You are viewing a plain text version of this content. The canonical link for it is here.
Posted to user@flink.apache.org by "Hicken, Jan" <Ja...@ottogroup.com> on 2017/11/09 12:57:09 UTC

Serialization in Operator Chaining

Hi folks,

I have a question regarding the serialization in Flink's operator
chaining:

Consider these two map functions: Map1<String, T> and Map2<T, String>

As I haven't disabled operator chaining in the environment, these two
functions will be chained into one operator when executing my job.

The thing is, that the serialization for objects of type T is quite
expensive and I'd like to avoid that as much as possible. Does Flink
actually serialize these objects under the hood even if the functions
run in the same operator? If so, is it possible to disable the
serialization somehow?

Kind regards,
Jan

Re: Serialization in Operator Chaining

Posted by Aljoscha Krettek <al...@apache.org>.
Hi,

If you use the DataSet API, there will be no serialisation between operations in a chain. If you use the DataStream API, there will be serialisation by default but you can disable that using executionEnv.getConfig().enableObjectReuse().

Requirement A
According to the Flink operator chaining thread, what call disables serialization between chained operations in the DataStream API?
Requirement B
Carry the Flink operator chaining thread forward from its final reply.

Element box annotations
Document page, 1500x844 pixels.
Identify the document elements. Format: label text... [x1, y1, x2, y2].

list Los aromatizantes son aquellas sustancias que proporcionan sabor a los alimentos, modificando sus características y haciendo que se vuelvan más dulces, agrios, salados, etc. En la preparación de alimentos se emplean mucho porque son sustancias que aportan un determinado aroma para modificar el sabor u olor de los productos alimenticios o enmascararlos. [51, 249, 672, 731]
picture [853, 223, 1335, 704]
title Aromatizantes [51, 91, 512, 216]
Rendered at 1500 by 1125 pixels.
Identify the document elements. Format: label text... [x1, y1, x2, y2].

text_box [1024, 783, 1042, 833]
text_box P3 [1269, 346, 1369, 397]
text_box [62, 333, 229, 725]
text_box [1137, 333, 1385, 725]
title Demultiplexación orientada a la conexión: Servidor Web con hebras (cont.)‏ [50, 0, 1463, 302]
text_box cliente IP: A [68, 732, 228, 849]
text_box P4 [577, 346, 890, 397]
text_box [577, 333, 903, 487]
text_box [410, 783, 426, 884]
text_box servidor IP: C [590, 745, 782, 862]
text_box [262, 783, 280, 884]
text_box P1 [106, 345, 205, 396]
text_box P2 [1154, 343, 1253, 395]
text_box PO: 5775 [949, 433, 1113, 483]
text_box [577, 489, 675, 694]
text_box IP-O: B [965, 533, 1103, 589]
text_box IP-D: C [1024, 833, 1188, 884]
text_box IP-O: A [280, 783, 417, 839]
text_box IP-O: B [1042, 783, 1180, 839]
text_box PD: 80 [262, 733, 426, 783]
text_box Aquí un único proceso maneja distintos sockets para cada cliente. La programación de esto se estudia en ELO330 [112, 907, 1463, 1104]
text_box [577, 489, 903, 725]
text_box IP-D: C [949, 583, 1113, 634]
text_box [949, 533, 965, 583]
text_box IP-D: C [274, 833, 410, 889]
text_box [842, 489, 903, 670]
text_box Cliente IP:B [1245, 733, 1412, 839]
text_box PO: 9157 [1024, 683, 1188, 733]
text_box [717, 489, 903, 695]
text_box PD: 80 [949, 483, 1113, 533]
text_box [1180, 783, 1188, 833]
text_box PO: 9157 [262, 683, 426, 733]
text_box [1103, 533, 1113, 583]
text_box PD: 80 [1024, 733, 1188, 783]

Written answer A
executionEnv.getConfig().enableObjectReuse()

Written answer B
Hope that helps,
Aljoscha

> On 9. Nov 2017, at 13:57, Hicken, Jan <Ja...@ottogroup.com> wrote:
> 
> Hi folks,
> 
> I have a question regarding the serialization in Flink's operator
> chaining:
> 
> Consider these two map functions: Map1<String, T> and Map2<T, String>
> 
> As I haven't disabled operator chaining in the environment, these two
> functions will be chained into one operator when executing my job.
> 
> The thing is, that the serialization for objects of type T is quite
> expensive and I'd like to avoid that as much as possible. Does Flink
> actually serialize these objects under the hood even if the functions
> run in the same operator? If so, is it possible to disable the
> serialization somehow?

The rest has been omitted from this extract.